** Information provided follows **
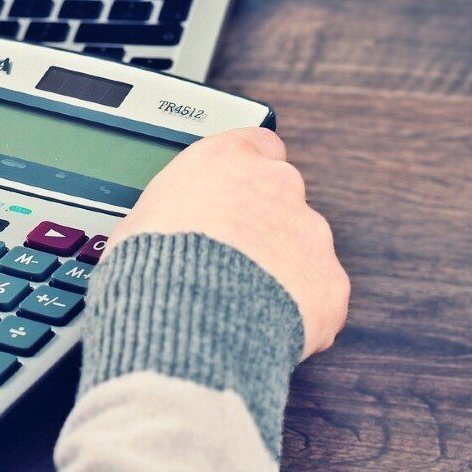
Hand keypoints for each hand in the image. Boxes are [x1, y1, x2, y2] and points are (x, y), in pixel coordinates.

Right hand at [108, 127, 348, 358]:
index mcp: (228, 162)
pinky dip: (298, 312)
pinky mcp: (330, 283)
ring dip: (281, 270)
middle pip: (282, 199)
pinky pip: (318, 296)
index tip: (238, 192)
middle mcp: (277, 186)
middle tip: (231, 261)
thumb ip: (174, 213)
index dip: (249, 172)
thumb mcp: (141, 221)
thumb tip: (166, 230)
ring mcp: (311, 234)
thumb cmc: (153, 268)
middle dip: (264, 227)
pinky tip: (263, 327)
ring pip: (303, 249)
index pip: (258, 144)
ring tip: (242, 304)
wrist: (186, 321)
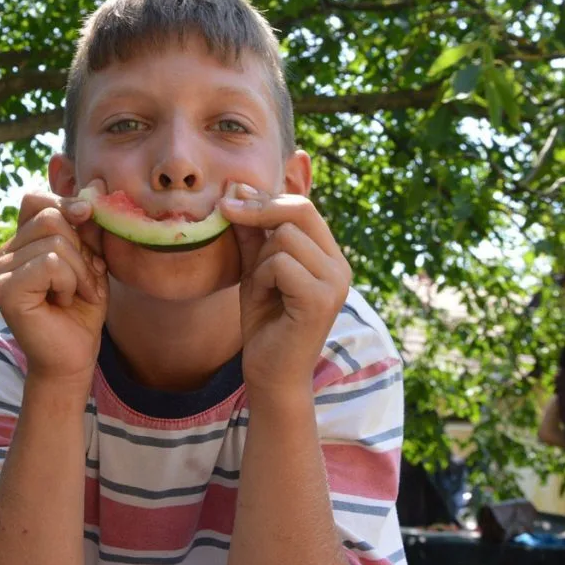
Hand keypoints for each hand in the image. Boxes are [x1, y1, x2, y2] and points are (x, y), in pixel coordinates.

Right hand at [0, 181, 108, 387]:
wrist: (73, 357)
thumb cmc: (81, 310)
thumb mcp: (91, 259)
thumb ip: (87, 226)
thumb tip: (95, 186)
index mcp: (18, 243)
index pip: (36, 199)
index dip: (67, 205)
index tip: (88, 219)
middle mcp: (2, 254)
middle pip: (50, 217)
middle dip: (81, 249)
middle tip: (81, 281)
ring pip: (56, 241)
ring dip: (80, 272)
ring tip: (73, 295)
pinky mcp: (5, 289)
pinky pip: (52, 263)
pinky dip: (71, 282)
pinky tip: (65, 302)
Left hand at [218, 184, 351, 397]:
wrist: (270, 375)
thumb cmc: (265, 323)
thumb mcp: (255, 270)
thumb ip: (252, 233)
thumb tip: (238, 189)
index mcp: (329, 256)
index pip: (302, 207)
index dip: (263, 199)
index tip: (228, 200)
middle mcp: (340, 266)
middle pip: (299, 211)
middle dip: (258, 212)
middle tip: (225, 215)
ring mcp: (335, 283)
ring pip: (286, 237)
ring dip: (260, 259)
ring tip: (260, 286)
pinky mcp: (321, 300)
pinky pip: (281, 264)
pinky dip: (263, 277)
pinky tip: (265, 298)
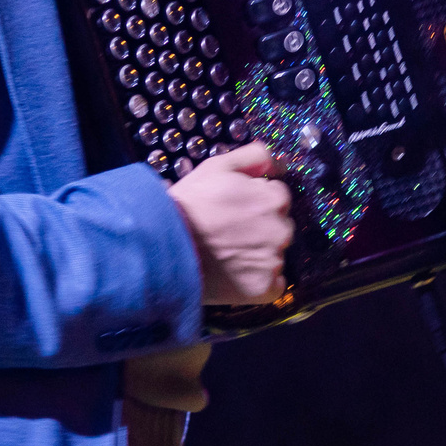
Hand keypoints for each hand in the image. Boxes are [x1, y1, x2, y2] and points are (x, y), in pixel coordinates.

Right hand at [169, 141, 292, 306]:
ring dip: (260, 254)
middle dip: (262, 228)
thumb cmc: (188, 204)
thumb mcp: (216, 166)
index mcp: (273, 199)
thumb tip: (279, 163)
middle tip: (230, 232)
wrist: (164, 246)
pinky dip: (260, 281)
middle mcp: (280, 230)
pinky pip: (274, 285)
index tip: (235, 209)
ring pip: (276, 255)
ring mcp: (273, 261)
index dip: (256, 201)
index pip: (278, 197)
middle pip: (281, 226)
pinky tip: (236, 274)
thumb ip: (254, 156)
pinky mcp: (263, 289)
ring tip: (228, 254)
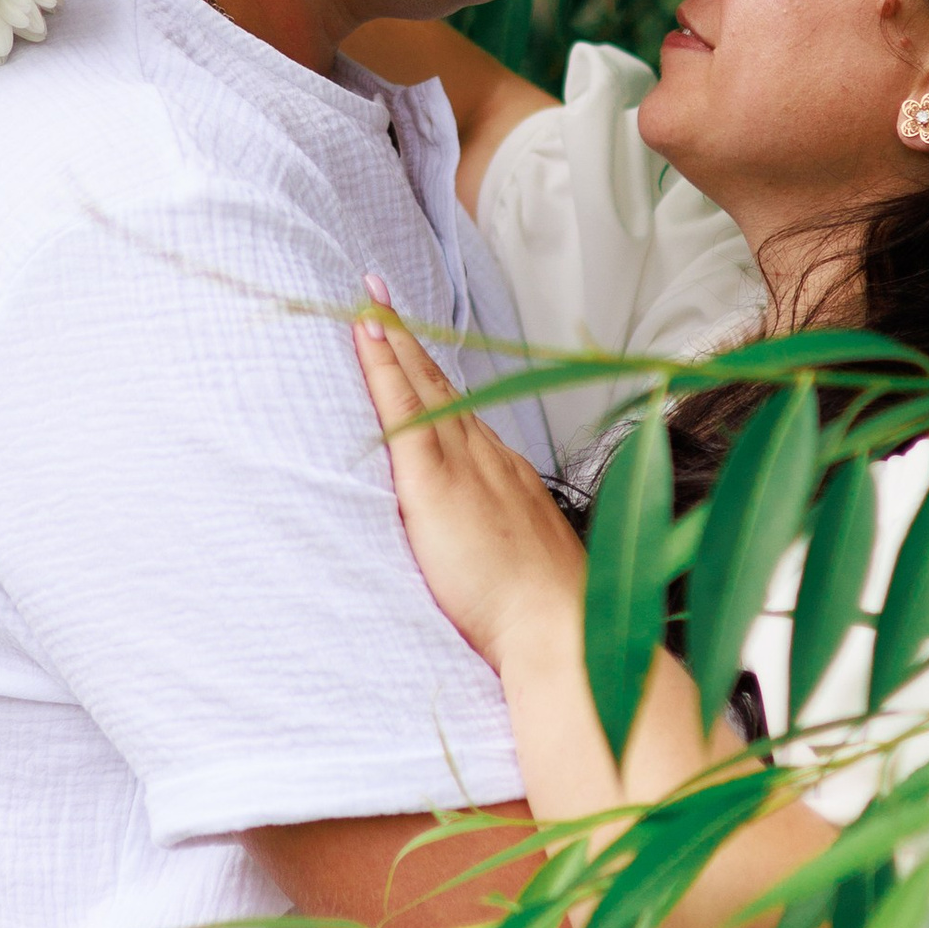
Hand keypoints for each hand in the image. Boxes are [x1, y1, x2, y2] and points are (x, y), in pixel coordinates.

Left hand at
** End of Information provided **
** Information provided follows **
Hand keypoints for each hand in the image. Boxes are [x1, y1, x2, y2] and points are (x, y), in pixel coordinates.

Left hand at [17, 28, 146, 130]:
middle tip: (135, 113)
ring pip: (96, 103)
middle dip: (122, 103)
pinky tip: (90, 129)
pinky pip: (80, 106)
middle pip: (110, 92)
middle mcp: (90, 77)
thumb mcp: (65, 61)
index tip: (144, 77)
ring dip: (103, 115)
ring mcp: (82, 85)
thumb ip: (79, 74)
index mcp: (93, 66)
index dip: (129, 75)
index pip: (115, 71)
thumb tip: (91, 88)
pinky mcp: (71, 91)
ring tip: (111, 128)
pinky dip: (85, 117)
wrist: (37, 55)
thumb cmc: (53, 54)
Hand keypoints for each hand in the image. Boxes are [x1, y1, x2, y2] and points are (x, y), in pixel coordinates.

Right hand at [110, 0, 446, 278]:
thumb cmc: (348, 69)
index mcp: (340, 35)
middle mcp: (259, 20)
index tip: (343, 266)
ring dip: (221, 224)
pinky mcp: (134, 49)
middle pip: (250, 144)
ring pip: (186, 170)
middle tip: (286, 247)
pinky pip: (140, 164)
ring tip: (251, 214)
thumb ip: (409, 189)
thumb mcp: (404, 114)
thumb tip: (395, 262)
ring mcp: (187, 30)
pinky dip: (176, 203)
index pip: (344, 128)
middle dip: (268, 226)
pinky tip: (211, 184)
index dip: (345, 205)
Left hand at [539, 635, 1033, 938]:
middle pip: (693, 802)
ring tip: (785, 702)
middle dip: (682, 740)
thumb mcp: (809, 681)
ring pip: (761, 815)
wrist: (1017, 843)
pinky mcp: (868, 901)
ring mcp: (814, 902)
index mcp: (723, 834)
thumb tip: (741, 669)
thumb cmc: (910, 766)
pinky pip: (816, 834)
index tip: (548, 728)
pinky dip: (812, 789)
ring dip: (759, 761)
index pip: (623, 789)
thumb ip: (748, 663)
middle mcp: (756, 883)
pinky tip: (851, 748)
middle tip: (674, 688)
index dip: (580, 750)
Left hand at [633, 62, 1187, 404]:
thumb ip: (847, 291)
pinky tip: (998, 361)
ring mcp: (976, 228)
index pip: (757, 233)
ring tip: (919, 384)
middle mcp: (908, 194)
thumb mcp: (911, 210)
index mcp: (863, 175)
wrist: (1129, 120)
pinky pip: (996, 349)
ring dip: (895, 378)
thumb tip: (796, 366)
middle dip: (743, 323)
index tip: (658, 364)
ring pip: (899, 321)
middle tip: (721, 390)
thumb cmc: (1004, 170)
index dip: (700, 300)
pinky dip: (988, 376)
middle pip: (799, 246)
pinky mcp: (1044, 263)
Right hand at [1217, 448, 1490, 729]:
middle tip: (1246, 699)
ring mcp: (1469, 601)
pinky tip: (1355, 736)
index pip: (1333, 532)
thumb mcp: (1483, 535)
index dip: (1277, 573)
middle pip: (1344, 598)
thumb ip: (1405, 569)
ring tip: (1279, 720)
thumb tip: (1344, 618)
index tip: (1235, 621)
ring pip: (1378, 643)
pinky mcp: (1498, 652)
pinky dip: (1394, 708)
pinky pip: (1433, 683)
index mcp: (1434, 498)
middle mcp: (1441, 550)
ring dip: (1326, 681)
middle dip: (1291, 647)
** End of Information provided **
** Information provided follows **
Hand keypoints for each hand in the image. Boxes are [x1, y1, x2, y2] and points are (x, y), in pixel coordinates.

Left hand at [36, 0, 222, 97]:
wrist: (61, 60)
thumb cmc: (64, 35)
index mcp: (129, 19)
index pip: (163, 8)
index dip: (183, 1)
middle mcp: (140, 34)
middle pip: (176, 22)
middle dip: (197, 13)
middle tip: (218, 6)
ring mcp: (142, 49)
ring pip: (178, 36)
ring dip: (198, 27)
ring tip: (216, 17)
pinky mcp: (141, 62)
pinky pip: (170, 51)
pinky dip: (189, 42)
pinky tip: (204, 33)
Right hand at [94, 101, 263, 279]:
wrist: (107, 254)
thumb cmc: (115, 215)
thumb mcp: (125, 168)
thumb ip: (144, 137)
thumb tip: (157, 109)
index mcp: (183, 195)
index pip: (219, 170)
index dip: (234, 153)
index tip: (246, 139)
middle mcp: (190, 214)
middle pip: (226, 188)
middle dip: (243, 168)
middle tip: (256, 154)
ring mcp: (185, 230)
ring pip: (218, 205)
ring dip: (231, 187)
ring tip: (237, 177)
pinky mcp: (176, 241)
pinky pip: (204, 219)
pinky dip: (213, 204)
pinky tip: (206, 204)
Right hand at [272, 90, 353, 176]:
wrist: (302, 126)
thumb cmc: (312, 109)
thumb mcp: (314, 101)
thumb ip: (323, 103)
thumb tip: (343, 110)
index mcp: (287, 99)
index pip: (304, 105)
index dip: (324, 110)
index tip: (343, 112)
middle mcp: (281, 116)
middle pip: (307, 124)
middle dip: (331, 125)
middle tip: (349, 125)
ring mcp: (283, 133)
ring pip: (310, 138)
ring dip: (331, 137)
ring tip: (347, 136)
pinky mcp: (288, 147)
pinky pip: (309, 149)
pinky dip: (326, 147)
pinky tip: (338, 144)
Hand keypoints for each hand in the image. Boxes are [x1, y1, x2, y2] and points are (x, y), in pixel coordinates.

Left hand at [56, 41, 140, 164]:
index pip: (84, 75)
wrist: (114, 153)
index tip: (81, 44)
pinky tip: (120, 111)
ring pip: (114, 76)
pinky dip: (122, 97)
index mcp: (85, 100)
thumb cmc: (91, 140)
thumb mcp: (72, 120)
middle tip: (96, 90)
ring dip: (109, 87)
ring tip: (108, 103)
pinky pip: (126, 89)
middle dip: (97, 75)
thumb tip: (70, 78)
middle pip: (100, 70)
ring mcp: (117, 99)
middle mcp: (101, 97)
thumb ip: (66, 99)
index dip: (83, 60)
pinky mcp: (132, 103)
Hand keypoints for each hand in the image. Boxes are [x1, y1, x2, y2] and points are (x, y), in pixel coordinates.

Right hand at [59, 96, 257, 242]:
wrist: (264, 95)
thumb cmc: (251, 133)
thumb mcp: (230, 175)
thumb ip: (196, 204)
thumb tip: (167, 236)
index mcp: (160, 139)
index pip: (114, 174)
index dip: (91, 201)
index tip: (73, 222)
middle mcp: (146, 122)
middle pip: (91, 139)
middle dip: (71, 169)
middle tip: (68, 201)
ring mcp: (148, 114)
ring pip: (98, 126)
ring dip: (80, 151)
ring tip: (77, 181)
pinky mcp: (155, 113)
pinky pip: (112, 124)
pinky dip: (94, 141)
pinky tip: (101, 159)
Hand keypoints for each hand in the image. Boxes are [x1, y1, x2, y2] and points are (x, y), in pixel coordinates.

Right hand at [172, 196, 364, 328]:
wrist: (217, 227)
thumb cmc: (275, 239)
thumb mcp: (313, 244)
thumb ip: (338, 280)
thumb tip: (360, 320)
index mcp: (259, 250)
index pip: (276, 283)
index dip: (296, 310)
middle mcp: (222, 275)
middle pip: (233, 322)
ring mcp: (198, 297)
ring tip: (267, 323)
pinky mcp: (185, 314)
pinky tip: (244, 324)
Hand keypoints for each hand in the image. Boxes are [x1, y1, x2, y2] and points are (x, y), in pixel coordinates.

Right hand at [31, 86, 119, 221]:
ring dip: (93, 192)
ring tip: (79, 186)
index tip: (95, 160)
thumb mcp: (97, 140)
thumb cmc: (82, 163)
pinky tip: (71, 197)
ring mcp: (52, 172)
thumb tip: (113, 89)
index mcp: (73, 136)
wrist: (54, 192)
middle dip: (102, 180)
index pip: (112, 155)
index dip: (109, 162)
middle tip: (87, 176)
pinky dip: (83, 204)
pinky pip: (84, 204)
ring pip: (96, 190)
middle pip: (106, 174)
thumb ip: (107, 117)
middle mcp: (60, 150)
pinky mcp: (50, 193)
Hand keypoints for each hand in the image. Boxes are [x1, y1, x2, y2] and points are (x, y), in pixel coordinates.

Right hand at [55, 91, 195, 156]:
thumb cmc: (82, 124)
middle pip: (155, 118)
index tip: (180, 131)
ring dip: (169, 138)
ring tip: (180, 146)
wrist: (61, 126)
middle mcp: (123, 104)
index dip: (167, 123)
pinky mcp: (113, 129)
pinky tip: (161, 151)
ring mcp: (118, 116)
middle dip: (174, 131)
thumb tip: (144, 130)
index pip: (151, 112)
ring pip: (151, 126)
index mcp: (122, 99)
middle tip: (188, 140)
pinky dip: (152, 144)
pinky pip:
** End of Information provided **
The task:
Within the data, how many lines hold "Left"? Respond with only the number.

Solution to the problem:
7